The plan aims to stave off the worst predicted impacts of climate change by reducing carbon dioxide emissions at existing power plants by about one-third by 2030.

"We disagree with the Supreme Court's decision to stay the Clean Power Plan while litigation proceeds," White House spokesman Josh Earnest said in a statement.Earnest said the administration's plan is based on a strong legal and technical foundation, and gives the states time to develop cost-effective plans to reduce emissions. He also said the administration will continue to "take aggressive steps to make forward progress to reduce carbon emissions."

Appellate arguments are set to begin June 2.

The compliance period starts in 2022, but states must submit their plans to the Environmental Protection Administration by September or seek an extension.

Many states opposing the plan depend on economic activity tied to such fossil fuels as coal, oil and gas. They argued that power plants will have to spend billions of dollars to begin complying with a rule that may end up being overturned.

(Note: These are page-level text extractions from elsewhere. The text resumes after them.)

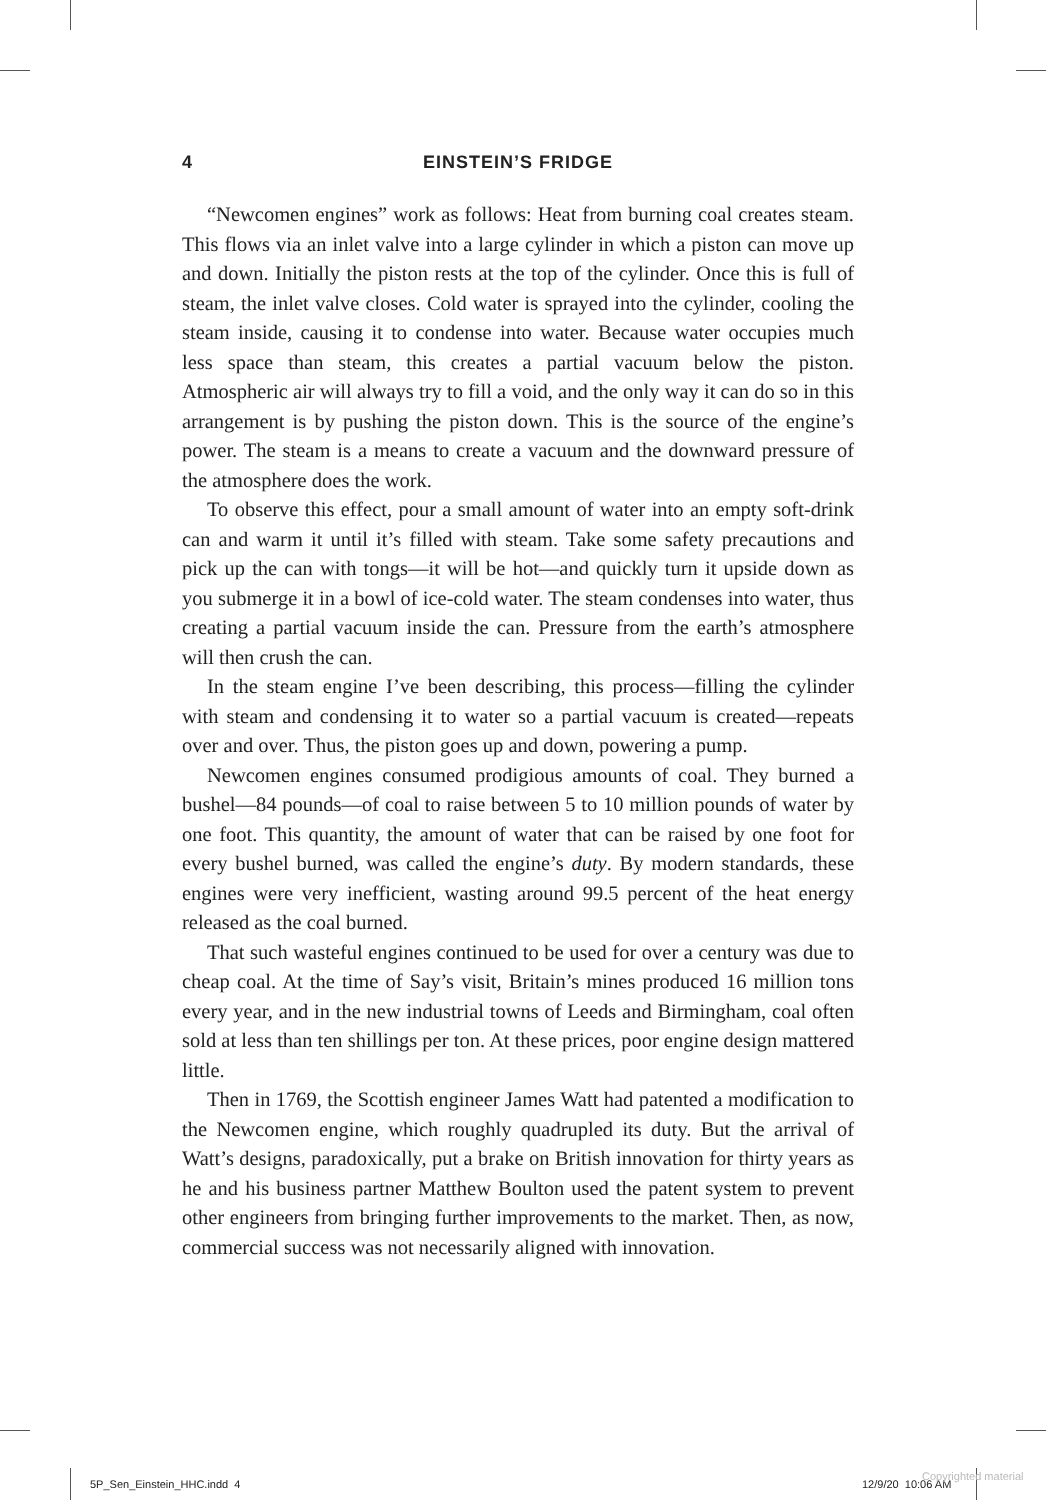4 EINSTEIN’S FRIDGE
“Newcomen engines” work as follows: Heat from burning coal creates steam. This flows via an inlet valve into a large cylinder in which a piston can move up and down. Initially the piston rests at the top of the cylinder. Once this is full of steam, the inlet valve closes. Cold water is sprayed into the cylinder, cooling the steam inside, causing it to condense into water. Because water occupies much less space than steam, this creates a partial vacuum below the piston. Atmospheric air will always try to fill a void, and the only way it can do so in this arrangement is by pushing the piston down. This is the source of the engine’s power. The steam is a means to create a vacuum and the downward pressure of the atmosphere does the work.
To observe this effect, pour a small amount of water into an empty soft-drink can and warm it until it’s filled with steam. Take some safety precautions and pick up the can with tongs—it will be hot—and quickly turn it upside down as you submerge it in a bowl of ice-cold water. The steam condenses into water, thus creating a partial vacuum inside the can. Pressure from the earth’s atmosphere will then crush the can.
In the steam engine I’ve been describing, this process—filling the cylinder with steam and condensing it to water so a partial vacuum is created—repeats over and over. Thus, the piston goes up and down, powering a pump.
Newcomen engines consumed prodigious amounts of coal. They burned a bushel—84 pounds—of coal to raise between 5 to 10 million pounds of water by one foot. This quantity, the amount of water that can be raised by one foot for every bushel burned, was called the engine’s duty. By modern standards, these engines were very inefficient, wasting around 99.5 percent of the heat energy released as the coal burned.
That such wasteful engines continued to be used for over a century was due to cheap coal. At the time of Say’s visit, Britain’s mines produced 16 million tons every year, and in the new industrial towns of Leeds and Birmingham, coal often sold at less than ten shillings per ton. At these prices, poor engine design mattered little.
Then in 1769, the Scottish engineer James Watt had patented a modification to the Newcomen engine, which roughly quadrupled its duty. But the arrival of Watt’s designs, paradoxically, put a brake on British innovation for thirty years as he and his business partner Matthew Boulton used the patent system to prevent other engineers from bringing further improvements to the market. Then, as now, commercial success was not necessarily aligned with innovation.
5P_Sen_Einstein_HHC.indd 4 12/9/20 10:06 AM
Copyrighted material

Attorney General Patrick Morrisey of West Virginia, whose coal-dependent state is helping lead the legal fight, hailed the court's decision.

"We are thrilled that the Supreme Court realized the rule's immediate impact and froze its implementation, protecting workers and saving countless dollars as our fight against its legality continues," Morrisey said. 

Opponents of the rule face an uphill battle in their effort to have the regs declared unconstitutional.  As a general rule, courts have agreed with the notion of climate change and that carbon emissions are responsible. 

But the EPA regulations are so broad and all-encompassing – not to mention that they would literally destroy the coal industry – that there's a chance that courts will take into account the negative impact on the economy and jobs to rule against the EPA. 

It will be years before the issue comes before the Supreme Court again.  One can only hope that the makeup of the court will have become more business-friendly and that a Republican president will lead the fight to repeal these onerous regulations.